Out of the eight statistical tests Statcheck could analyze (remember that the ninth did not have the necessary degrees of freedom to allow Statcheck to do its thing), three of those statistical tests were shown to have not only errors, but decision errors. That means that the authors made a conclusion about statistical significance that was wrong based upon the numbers they reported. Here are the three decision errors that Statcheck detected:

1. The Stimulus by Gender interaction was reported as F(1, 157) =1.67, p < 0.01. In actuality, if this F is correct, then p = 0.19816. In other words, there would be no significant interaction to report. Any further subsample analyses are arguably beside the point if that is the case.

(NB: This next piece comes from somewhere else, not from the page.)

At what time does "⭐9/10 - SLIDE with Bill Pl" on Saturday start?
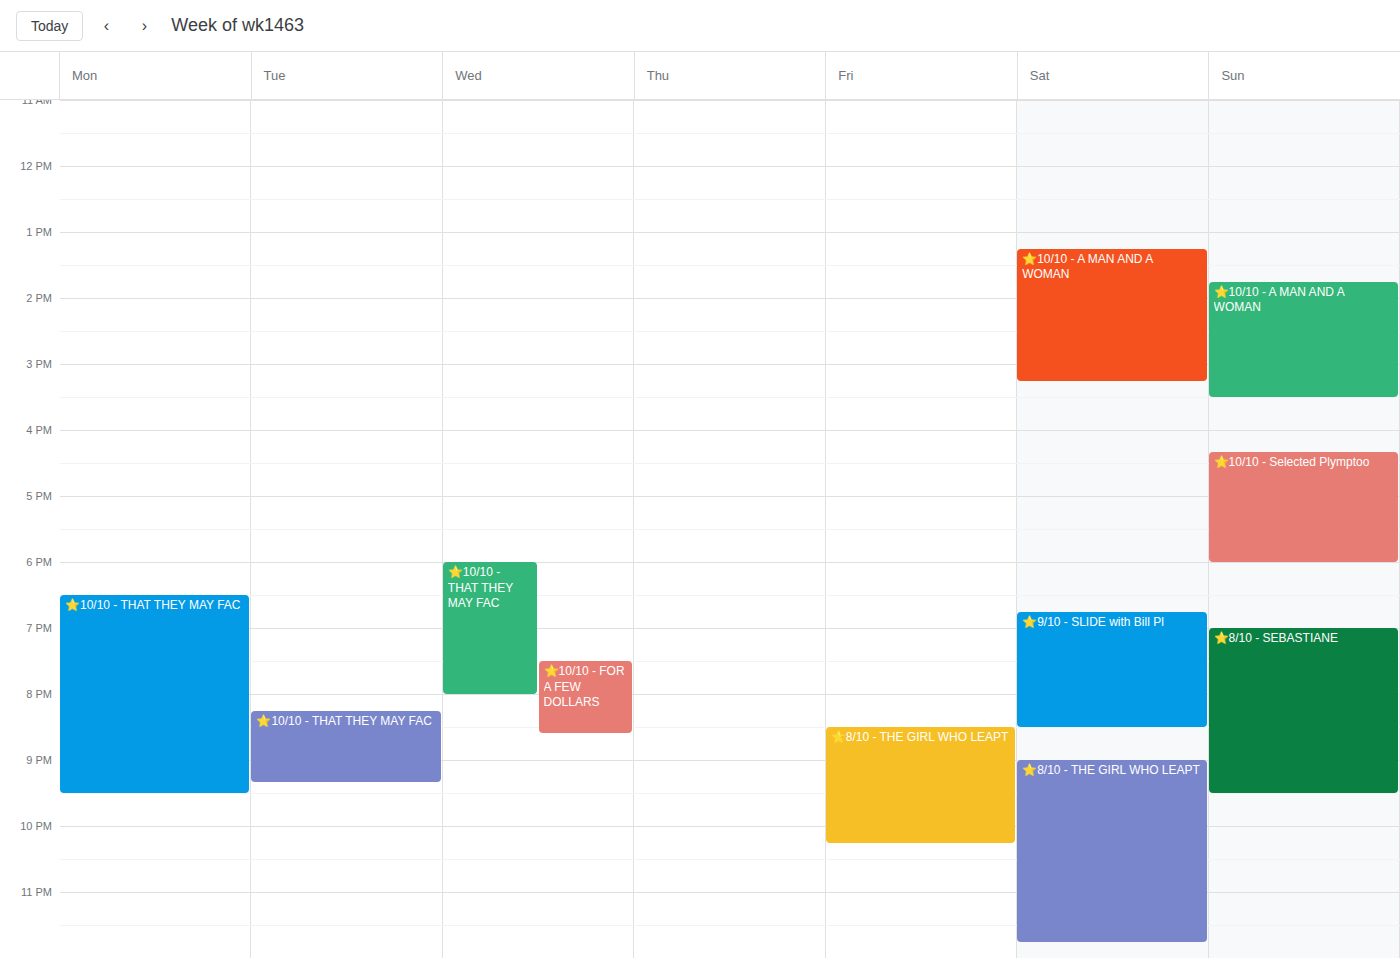
6:45 PM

2. In fact, to bolster my argument about point 1, let's look at the next decision error. The effect of the stimulus on males was reported as significant, F(1, 210) =3.41, p < 0.01. Not so fast. According to Statcheck the actual p = 0.06621. The effect of Stimulus on the male subsample was nonsignificant.

3. Finally, let's note that the authors report a significant Stimulus by Aggressive Personality Type interaction, F(1, 227) =1.78, p < 0.01. Wrong. According to the Statcheck analysis, the actual p = 0.18349. That interaction was not significant.

As noted earlier, the authors reported a 3-way interaction as nonsignificant, when in all actuality it would have to have been. That means that a very subtle and nuanced analysis of the results never happened, leading us to question the validity of the authors' conclusions.

Statcheck is a wonderful tool for post-peer-review. It is of course limited in what it can do, and ultimately is dependent upon what the authors report. It is no substitute for having an existing data set available for those wishing to reproduce the authors' findings. However, in a pinch, Statcheck comes in handy as a preliminary indicator of what may have gone right and what may have gone wrong.

I am sure there is plenty more that could be asked about this article. The choice to divide up the AQ total score in the way the authors did was arguably arbitrary. I have to wonder if it would have been better to test for an interaction of Stimulus by Aggressive Personality Type using regression analysis instead. That is obviously a more complicated set of analyses, but one can gain some information that might be lost when splitting the scores of the participants on the Buss and Perry AQ as the authors did here and in other articles they have published. Perhaps I am splitting hairs. The lack of development of an aggressive personality instrument that would take into consideration the nuances of the Chinese language (at least Mandarin), including validation, is perhaps more troubling. The authors seem somewhat cognizant that merely translating a pre-existing instrument into their native language is not ideal. It would have been helpful if the authors had at least reported their own reliability numbers, rather than continuing to rely on those published in the original Buss and Perry paper, especially given that these authors had no interest in any of the subscales for the purposes of their research maybe only a Coefficient Alpha for the total AQ score would have sufficed. Referring to the dependent variable as aggression when it really is nothing more than a measure of aggressive cognition is certainly confusing if not a bit misleading. Having seen that terminology botched in enough articles over the years, I suppose that has become one of my pet peeves.

It is what it is. Once more a paper from this particular lab is one I would not trust and would be very hesitant to cite.


Tian, J. , Zhang, Q. , Cao, J. and Rodkin, P. (2016). The Short-Term Effect of Online Violent Stimuli on Aggression. Open Journal of Medical Psychology, 5, 35-42. doi: 10.4236/ojmp.2016.52005

*The quote in the title comes from the song, We Are The Champions by Queen. It is one of my favorite songs.